6 ans plus tard, Hilde est en couple, avec une nouvelle personne, L.. Il est « ultra dépendant » et « bipolaire » mais elle a une stabilité et a appris à gérer cette vie. Ils ont un petit garçon, Julien. Hilde rembourse toujours une dette de 50.000 euros. Jusqu’en juillet 2021, elle vivra de 350 euros par mois pour nourrir sa famille. Hilde a parlé de la prostitution à ses enfants. Elle a arrêté il y a quelques mois, mais elle sait très bien que demain où un jour, si il le faut, elle remettra son « armure de dissociation » et ira chercher ce qu’il manque pour nourrir sa famille. Elle décrit l’insécurité grandissante à laquelle sont soumises les filles depuis novembre 2014, période à laquelle la prostitution de rue a été interdite sur tout le territoire de Charleroi : « Il y avait des abus, c’est sûr. Des filles droguées, en bas résille, qui s’installaient devant des écoles. Mais aujourd’hui, les dealers sont toujours en ville tandis que les prostituées marchent près du ring, elles se dépêchent d’entrer dans des voitures sans savoir à qui elles ont affaire. Elles n’ont pas d’endroit où se rafraîchir, elles sont payées moins qu’avant. Mine de rien, l’uniforme d’une prostituée, c’est sa dignité. À Bruxelles, j’ai entendu parler de ces Nigérianes qui sont payées 5 euros. Comment tu dois te sentir quand t’es payée 5 euros pour vendre toute ta dignité à des gars qui te respectent pas ? ».

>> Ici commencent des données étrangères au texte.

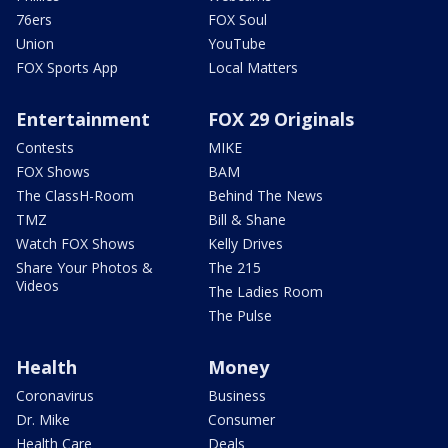
76ers
FOX Soul
Union
YouTube
FOX Sports App
Local Matters
Entertainment
FOX 29 Originals
Contests
MIKE
FOX Shows
BAM
The ClassH-Room
Behind The News
TMZ
Bill & Shane
Watch FOX Shows
Kelly Drives
Share Your Photos &
The 215
Videos
The Ladies Room
The Pulse
Health
Money
Coronavirus
Business
Dr. Mike
Consumer
Health Care
Deals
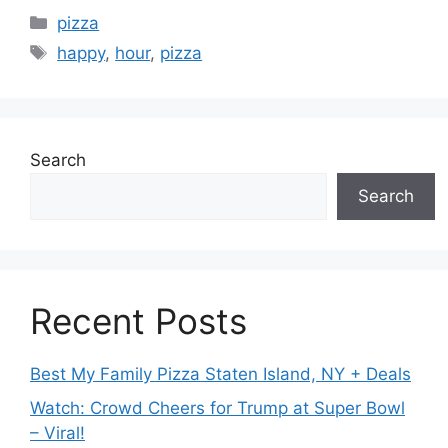
Categories
pizza
Tags
happy
,
hour
,
pizza
Search
Search
Recent Posts
Best My Family Pizza Staten Island, NY + Deals
Watch: Crowd Cheers for Trump at Super Bowl
– Viral!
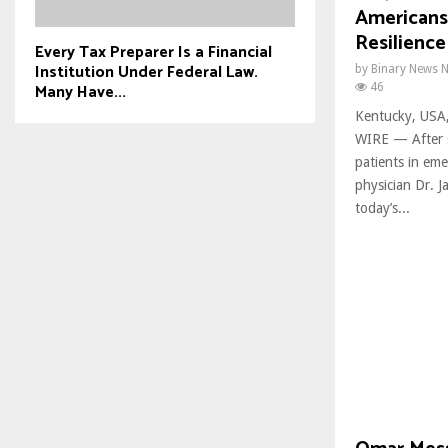
Americans 
Resilience
Every Tax Preparer Is a Financial
Institution Under Federal Law.
by
Binary News 
Many Have...
46
Kentucky, USA
WIRE — After s
patients in em
physician Dr. J
today’s...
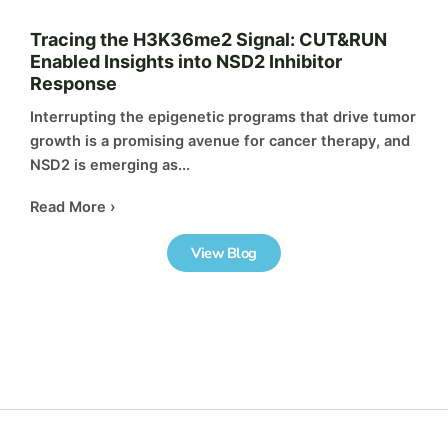
Tracing the H3K36me2 Signal: CUT&RUN
Enabled Insights into NSD2 Inhibitor
Response
Interrupting the epigenetic programs that drive tumor
growth is a promising avenue for cancer therapy, and
NSD2 is emerging as...
Read More ›
View Blog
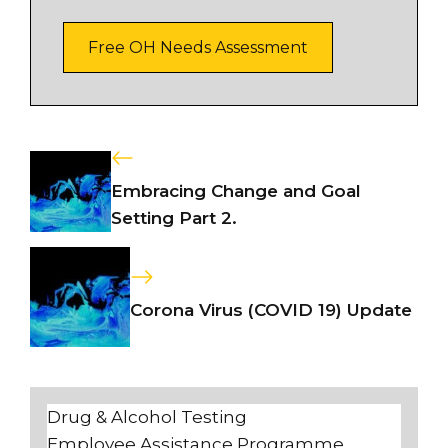
Free OH Needs Assessment
Embracing Change and Goal
Setting Part 2.
Corona Virus (COVID 19) Update
Drug & Alcohol Testing
Employee Assistance Programme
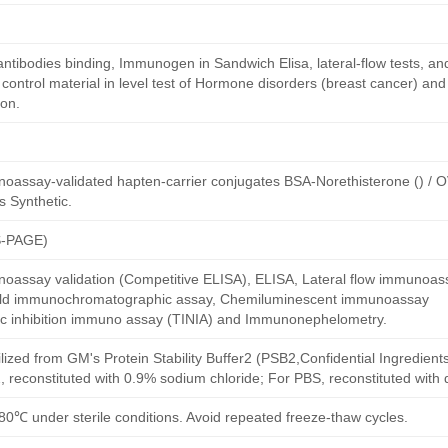
antibodies binding, Immunogen in Sandwich Elisa, lateral-flow tests, an
ntrol material in level test of Hormone disorders (breast cancer) and
on.
oassay-validated hapten-carrier conjugates BSA-Norethisterone () / 
s Synthetic.
S-PAGE)
oassay validation (Competitive ELISA), ELISA, Lateral flow immunoas
 gold immunochromatographic assay, Chemiluminescent immunoassay
ric inhibition immuno assay (TINIA) and Immunonephelometry.
ilized from GM's Protein Stability Buffer2 (PSB2,Confidential Ingredient
, reconstituted with 0.9% sodium chloride; For PBS, reconstituted with
80℃ under sterile conditions. Avoid repeated freeze-thaw cycles.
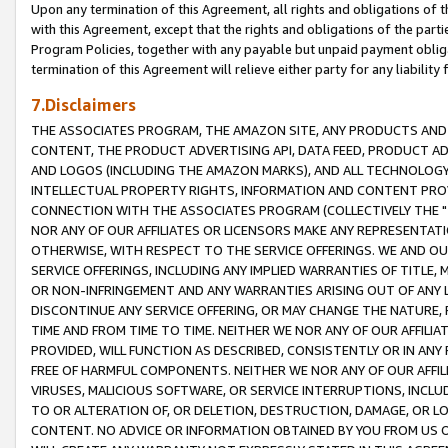
Upon any termination of this Agreement, all rights and obligations of th
with this Agreement, except that the rights and obligations of the partie
Program Policies, together with any payable but unpaid payment obliga
termination of this Agreement will relieve either party for any liability 
7.Disclaimers
THE ASSOCIATES PROGRAM, THE AMAZON SITE, ANY PRODUCTS AND SE
CONTENT, THE PRODUCT ADVERTISING API, DATA FEED, PRODUCT A
AND LOGOS (INCLUDING THE AMAZON MARKS), AND ALL TECHNOLOGY,
INTELLECTUAL PROPERTY RIGHTS, INFORMATION AND CONTENT PROVI
CONNECTION WITH THE ASSOCIATES PROGRAM (COLLECTIVELY THE "
NOR ANY OF OUR AFFILIATES OR LICENSORS MAKE ANY REPRESENTAT
OTHERWISE, WITH RESPECT TO THE SERVICE OFFERINGS. WE AND OU
SERVICE OFFERINGS, INCLUDING ANY IMPLIED WARRANTIES OF TITLE,
OR NON-INFRINGEMENT AND ANY WARRANTIES ARISING OUT OF ANY 
DISCONTINUE ANY SERVICE OFFERING, OR MAY CHANGE THE NATURE, 
TIME AND FROM TIME TO TIME. NEITHER WE NOR ANY OF OUR AFFILI
PROVIDED, WILL FUNCTION AS DESCRIBED, CONSISTENTLY OR IN ANY
FREE OF HARMFUL COMPONENTS. NEITHER WE NOR ANY OF OUR AFFILIA
VIRUSES, MALICIOUS SOFTWARE, OR SERVICE INTERRUPTIONS, INCL
TO OR ALTERATION OF, OR DELETION, DESTRUCTION, DAMAGE, OR LO
CONTENT. NO ADVICE OR INFORMATION OBTAINED BY YOU FROM US 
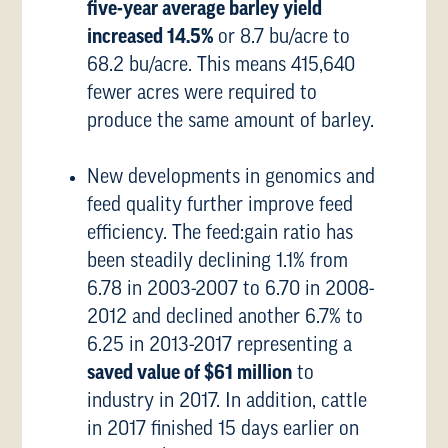
five-year average barley yield
increased 14.5%
or 8.7 bu/acre to
68.2 bu/acre. This means 415,640
fewer acres were required to
produce the same amount of barley.
New developments in genomics and
feed quality further improve feed
efficiency. The feed:gain ratio has
been steadily declining 1.1% from
6.78 in 2003-2007 to 6.70 in 2008-
2012 and declined another 6.7% to
6.25 in 2013-2017 representing a
saved value of $61 million
to
industry in 2017. In addition, cattle
in 2017 finished 15 days earlier on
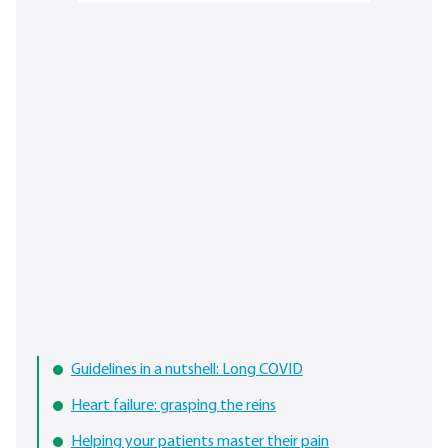
Guidelines in a nutshell: Long COVID
Heart failure: grasping the reins
Helping your patients master their pain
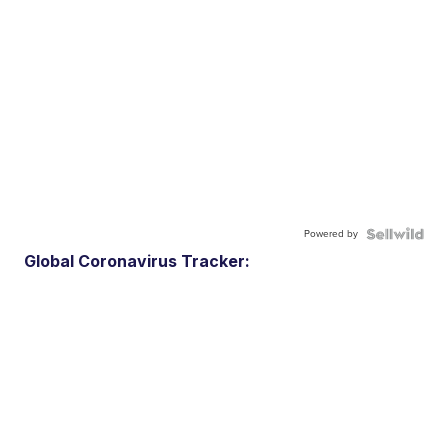
Powered by
Global Coronavirus Tracker:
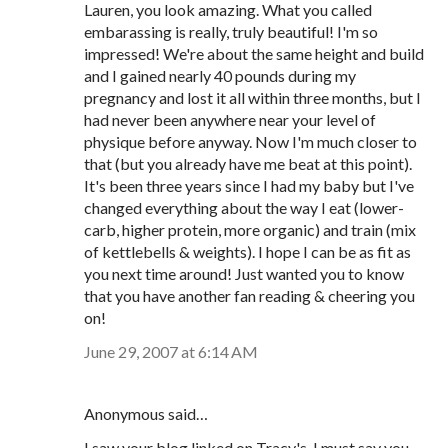
Lauren, you look amazing. What you called
embarassing is really, truly beautiful! I'm so
impressed! We're about the same height and build
and I gained nearly 40 pounds during my
pregnancy and lost it all within three months, but I
had never been anywhere near your level of
physique before anyway. Now I'm much closer to
that (but you already have me beat at this point).
It's been three years since I had my baby but I've
changed everything about the way I eat (lower-
carb, higher protein, more organic) and train (mix
of kettlebells & weights). I hope I can be as fit as
you next time around! Just wanted you to know
that you have another fan reading & cheering you
on!
June 29, 2007 at 6:14 AM
Anonymous said…
I saw your blog linked on Tracy's. I must say you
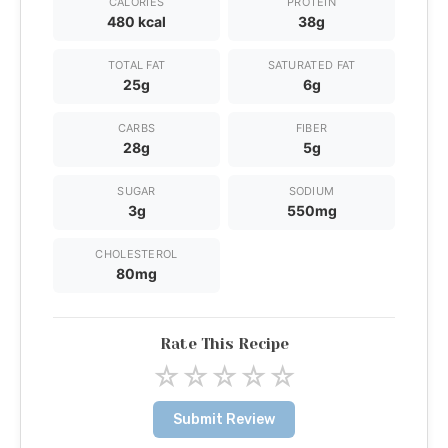
CALORIES
PROTEIN
480 kcal
38g
TOTAL FAT
SATURATED FAT
25g
6g
CARBS
FIBER
28g
5g
SUGAR
SODIUM
3g
550mg
CHOLESTEROL
80mg
Rate This Recipe
☆
☆
☆
☆
☆
Submit Review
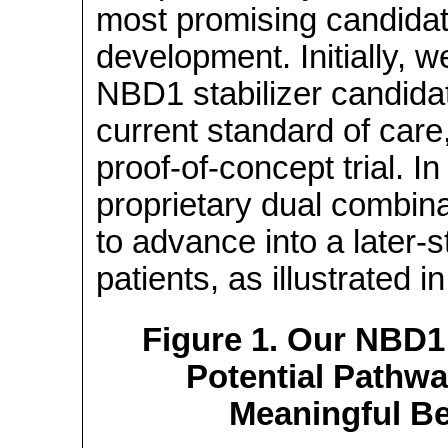
most promising candidat
development. Initially, w
NBD1 stabilizer candidat
current standard of care, 
proof-of-concept
trial. I
proprietary dual combina
to advance into a later-st
patients, as illustrated i
Figure 1. Our NBD1 
Potential Pathway
Meaningful Be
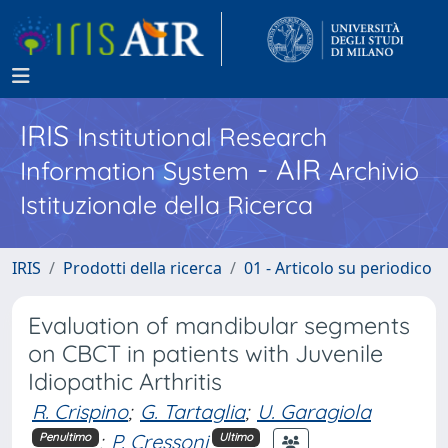
IRIS
Institutional Research
- AIR
Information System
Archivio
Istituzionale della Ricerca
IRIS
Prodotti della ricerca
01 - Articolo su periodico
Evaluation of mandibular segments
on CBCT in patients with Juvenile
Idiopathic Arthritis
R. Crispino
;
G. Tartaglia
;
U. Garagiola
;
P. Cressoni
Penultimo
Ultimo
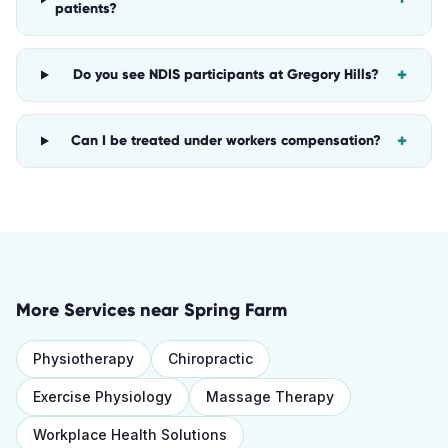
patients?
+
Do you see NDIS participants at Gregory Hills?
+
Can I be treated under workers compensation?
More Services near
Spring Farm
Physiotherapy
Chiropractic
Exercise Physiology
Massage Therapy
Workplace Health Solutions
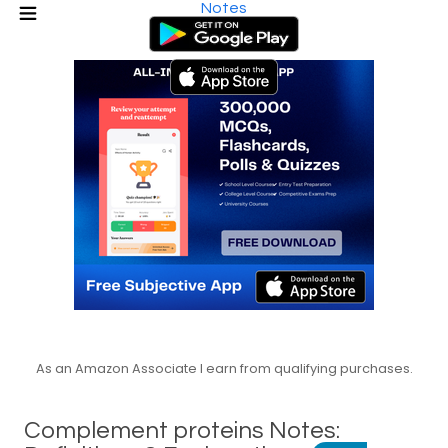
Notes
As an Amazon Associate I earn from qualifying purchases.
Complement proteins Notes:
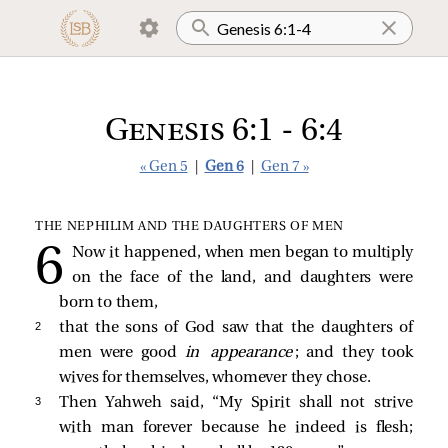
Genesis 6:1 - 6:4
« Gen 5
|
Gen 6
|
Gen 7 »
THE NEPHILIM AND THE DAUGHTERS OF MEN
Now it happened, when men began to multiply
on the face of the land, and daughters were
born to them,
2 
that the sons of God saw that the daughters of
men were good
in appearance
; and they took
wives for themselves, whomever they chose.
3 
Then Yahweh said, “My Spirit shall not strive
with man forever because he indeed is flesh;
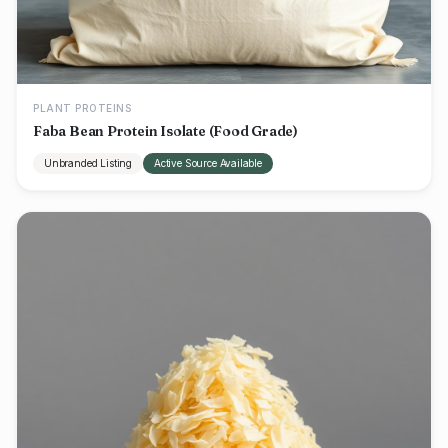
PLANT PROTEINS
Faba Bean Protein Isolate (Food Grade)
Unbranded Listing
Active Source Available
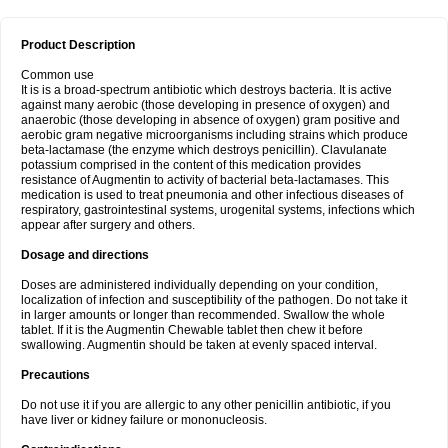
Product Description
Common use
It is is a broad-spectrum antibiotic which destroys bacteria. It is active
against many aerobic (those developing in presence of oxygen) and
anaerobic (those developing in absence of oxygen) gram positive and
aerobic gram negative microorganisms including strains which produce
beta-lactamase (the enzyme which destroys penicillin). Clavulanate
potassium comprised in the content of this medication provides
resistance of Augmentin to activity of bacterial beta-lactamases. This
medication is used to treat pneumonia and other infectious diseases of
respiratory, gastrointestinal systems, urogenital systems, infections which
appear after surgery and others.
Dosage and directions
Doses are administered individually depending on your condition,
localization of infection and susceptibility of the pathogen. Do not take it
in larger amounts or longer than recommended. Swallow the whole
tablet. If it is the Augmentin Chewable tablet then chew it before
swallowing. Augmentin should be taken at evenly spaced interval.
Precautions
Do not use it if you are allergic to any other penicillin antibiotic, if you
have liver or kidney failure or mononucleosis.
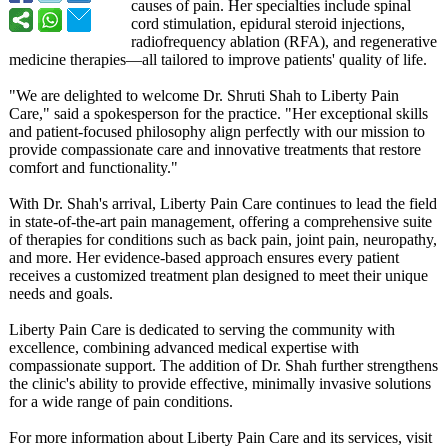
causes of pain. Her specialties include spinal
cord stimulation, epidural steroid injections,
radiofrequency ablation (RFA), and regenerative
medicine therapies—all tailored to improve patients' quality of life.
"We are delighted to welcome Dr. Shruti Shah to Liberty Pain
Care," said a spokesperson for the practice. "Her exceptional skills
and patient-focused philosophy align perfectly with our mission to
provide compassionate care and innovative treatments that restore
comfort and functionality."
With Dr. Shah's arrival, Liberty Pain Care continues to lead the field
in state-of-the-
art pain management, offering a comprehensive suite
of therapies for conditions such as back pain, joint pain, neuropathy,
and more. Her evidence-based approach ensures every patient
receives a customized treatment plan designed to meet their unique
needs and goals.
Liberty Pain Care is dedicated to serving the community with
excellence, combining advanced medical expertise with
compassionate support. The addition of Dr. Shah further strengthens
the clinic's ability to provide effective, minimally invasive solutions
for a wide range of pain conditions.
For more information about Liberty Pain Care and its services, visit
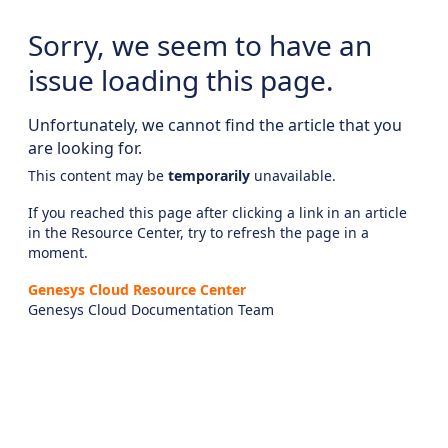
Sorry, we seem to have an
issue loading this page.
Unfortunately, we cannot find the article that you
are looking for.
This content may be
temporarily
unavailable.
If you reached this page after clicking a link in an article
in the Resource Center, try to refresh the page in a
moment.
Genesys Cloud Resource Center
Genesys Cloud Documentation Team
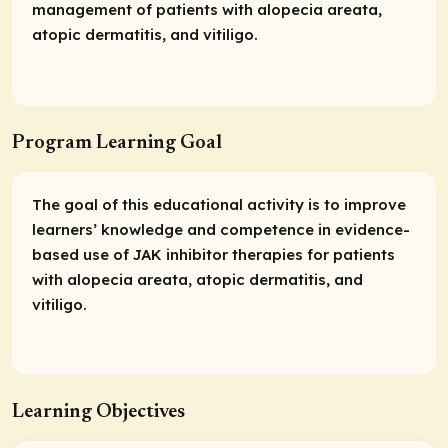
management of patients with alopecia areata,
atopic dermatitis, and vitiligo.
Program Learning Goal
The goal of this educational activity is to improve
learners’ knowledge and competence in evidence-
based use of JAK inhibitor therapies for patients
with alopecia areata, atopic dermatitis, and
vitiligo.
Learning Objectives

Hilde a gardé des contacts avec certaines filles du milieu. Certaines ont très bien gagné leur vie et ont arrêté. Beaucoup ont ouvert des privés. Quelques-unes sont aux prises avec la toxicomanie comme l’a été Hilde. Aujourd’hui, elle accueille régulièrement chez elle des personnes qui ont besoin d’un hébergement, d’une oreille attentive, d’un peu d’air. « Mon rêve serait de vivre à la campagne mais j’ai pas les moyens financiers pour l’instant et au lieu de rien faire, autant laisser ma porte ouverte à celles qui en ont besoin. Si j’avais l’argent, les subsides, j’aimerais ouvrir un foyer. Je connais deux femmes qui veulent vraiment s’en sortir. 2 sur 10, c’est pas grand-chose. 2 qui veulent vivre en fait ! Elles auraient besoin d’un lieu où elles peuvent se poser et être suivies du début à la fin, par un psy, un psychiatre, un médecin, un assistant social ».
Hilde connaît trop bien les freins au changement : « Elles arrivent plus à gérer mais elles ont peur de demander de l’aide. C’est pas qu’une question d’argent, c’est vraiment une aide psychologique qu’il faut. Et puis, même quand on a la possibilité de retrouver un emploi, comment on fait, après tout ce qu’on a vécu, pour accepter un cadre « normal » avec un chef qui te dit ce que tu dois faire ? ».
Rétrospectivement, Hilde aurait peut-être préféré vivre une autre vie, étudier plus, ne pas tomber amoureuse à 14 ans, devenir médecin urgentiste. Mais son parcours est ce qu’il est et elle en est fière. « J’ai perdu du temps, je me suis blessée et il me reste beaucoup de cicatrices. Mais j’ai compris beaucoup de choses, je me suis recentrée sur l’essentiel : l’amour de mes enfants, Ce matin, je me suis réveillée. C’est con de dire ça hein, c’est le matin quoi pour beaucoup c’est rien . Mais en fait, c’est magique, un matin en vie , de l’amour , un toit !»
La tragédie semble ancrée dans la vie de Hilde. Son compagnon s’est jeté sous un train replongeant Hilde à nouveau dans le deuil. Elle se retrouve seule à s’occuper de ses enfants mais reste déterminée à offrir à ses enfants une meilleure vie que la sienne.